--- Text to read ---
# Revelstoke



## Zee (Feb 21, 2008)

So, we're hitting Revelstoke this Friday and Saturday.

Looks like it won't have snowed for 3 or 4 days when we get there, forecast is calling for very little in the next little while. What are our chances of finding any untracked pow?

I'm sure it will be fun regardless, but I have not snowboarded in powder this year and I'm gettign restless. Last year I had 4-5 days in untracked pow by this time.


----------



## AZred60 (Jan 15, 2008)

i dont really have an answer to your question sorry, but i heard they are gonna build a new huge ass resort in revelstoke...more vertical drop than whistler


----------



## legallyillegal (Oct 6, 2008)

You're a couple years too late there...


----------



## Zee (Feb 21, 2008)

--- Provided material ---
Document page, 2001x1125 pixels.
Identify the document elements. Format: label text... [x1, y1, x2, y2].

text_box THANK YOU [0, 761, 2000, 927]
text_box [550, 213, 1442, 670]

--- Directions for this task ---
List each distinct username that heads an entry in the Revelstoke thread, once each, in order of first appearance.

--- Response to the exercise ---
Zee
AZred60
legallyillegal